By BY ALLISON MILES - AMILES@VICAD.COM
Sept. 26, 2011 at 4:26 a.m.


A closer look

The year-over-year employment increases in the Victoria Metropolitan Statistical Area for August:

Professional and business services: 11.1%

Trade, transportation and utilities: 10.5%

Financial activities: 9.5%

Leisure and hospitality: 9.5%

Education and health services: 8.1%

Mining, logging and construction: 7.5%

Other services: 5.6%

Information: 0%

Manufacturing: 0%

Government: -2.3%

Source: Texas Workforce Commission

If you think Victoria's economy is growing, the numbers support that view.
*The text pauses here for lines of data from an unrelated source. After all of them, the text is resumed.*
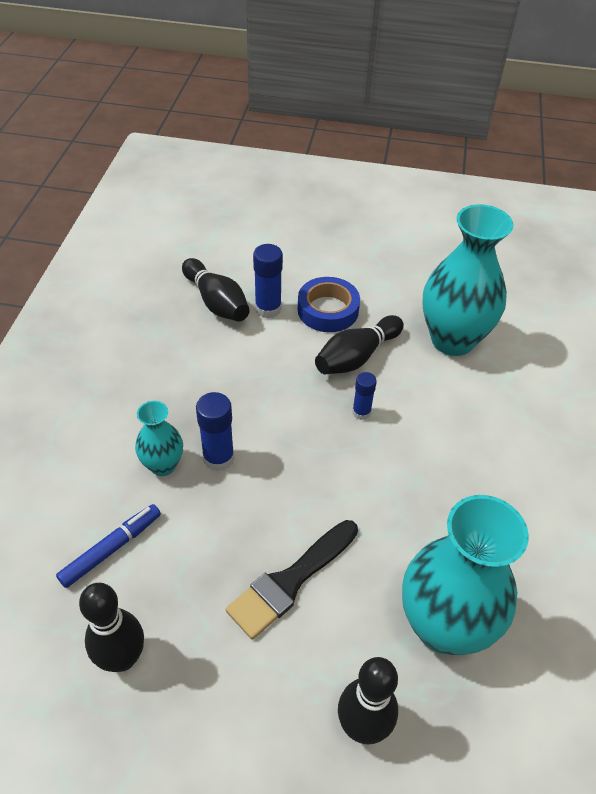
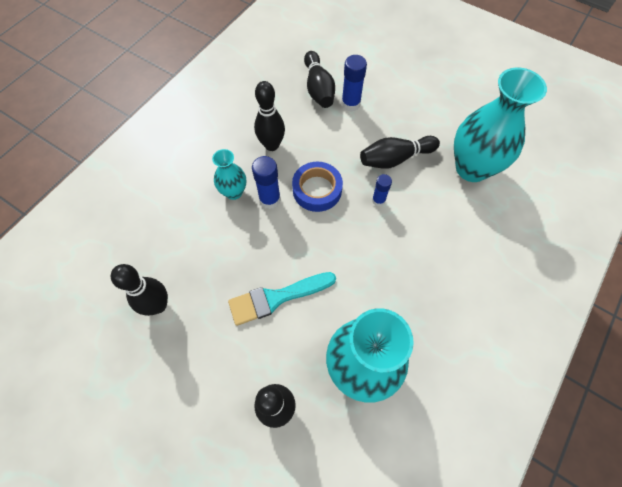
camera: 25 degrees right, 15 degrees up
(111, 549) = (180, 235): blue marker -> none
(187, 389) = (271, 145): none -> black bowling pin
(291, 581) = (277, 298): black brush -> turquoise brush
(328, 310) = (392, 117): blue tape -> blue tape (317, 190)

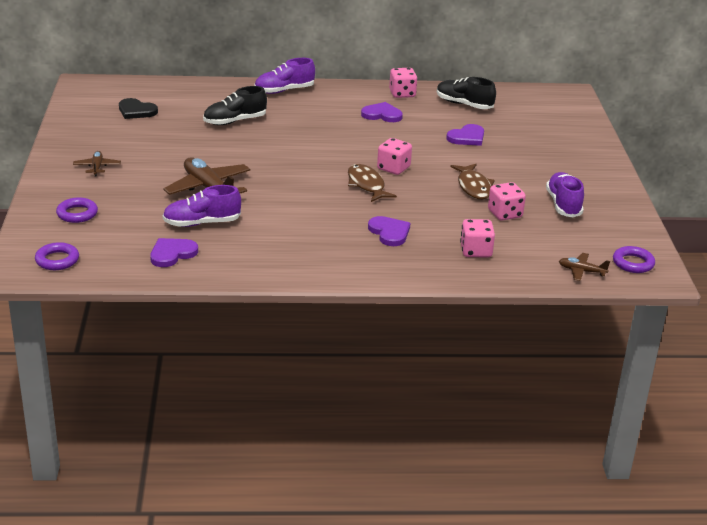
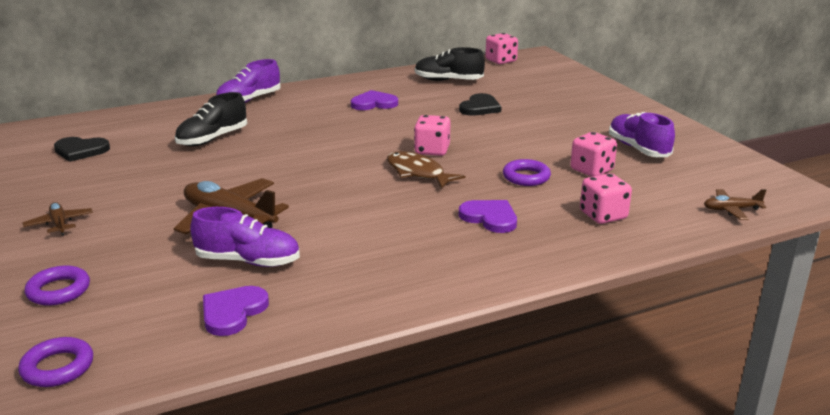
camera: 20 degrees left, 5 degrees down
(202, 223) = (248, 261): purple shoe -> purple shoe turned 135 degrees counterclockwise
(402, 94) = (378, 82): pink dice -> pink dice (501, 61)
(467, 137) = (480, 107): purple heart -> black heart
(473, 187) = (533, 151): brown fish -> none
(633, 263) = (768, 189): purple ring -> purple ring (526, 177)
The Victoria metropolitan statistical area, which includes Calhoun, Goliad and Victoria counties, ranked first in the state in terms of job creation, according to RECON, a report distributed by the Texas A&M University Real Estate Center.

The region saw a 5.9 percent employment increase year over year in August, said Mark Dotzour, the real estate center's chief economist. The closest city following that was Odessa, with a 3.8 percent increase.

The news is clearly good, he said, but it's common for smaller cities to see major jumps because employment increases make a more noticeable difference.

Dotzour added that it isn't only the Crossroads area doing well. The Lone Star State saw significant job growth, with oil and gas up 17.4 percent from a year ago and construction up 5.5 percent.

The Crossroads' recent growth came for two main reasons, said Randy Vivian, president and CEO of the Victoria Chamber of Commerce.

Hiring is already under way for Caterpillar's incoming hydraulic excavator plant, he said, noting the plant means 518 jobs off the bat, not counting suppliers and the plant's second phase. Victoria also sits in the middle of Eagle Ford Shale play, Vivian said.

"A lot of these oil companies are hiring and using Victoria as a base," he said. "Those numbers are counted into our local economy."

Such growth is a positive thing, Vivian said, but diversity is important. Caterpillar's jobs are permanent, but the oil play could last anywhere from six to 20 years.

"We've got to prepare now for the time when those jobs aren't there," he said, explaining Victoria is on the right track with its mix of education, plant, retail and medical jobs. "I've seen ... oil field towns that have just crumbled because the oil field dried up."

The area will likely see continued growth, at least for the next few years, said Dale Fowler, president of the Victoria Economic Development Corp.

"Obviously, Caterpillar's impact is just beginning, and Eagle Ford appears to be on track, at least for a while," he said. "I think more good things are coming."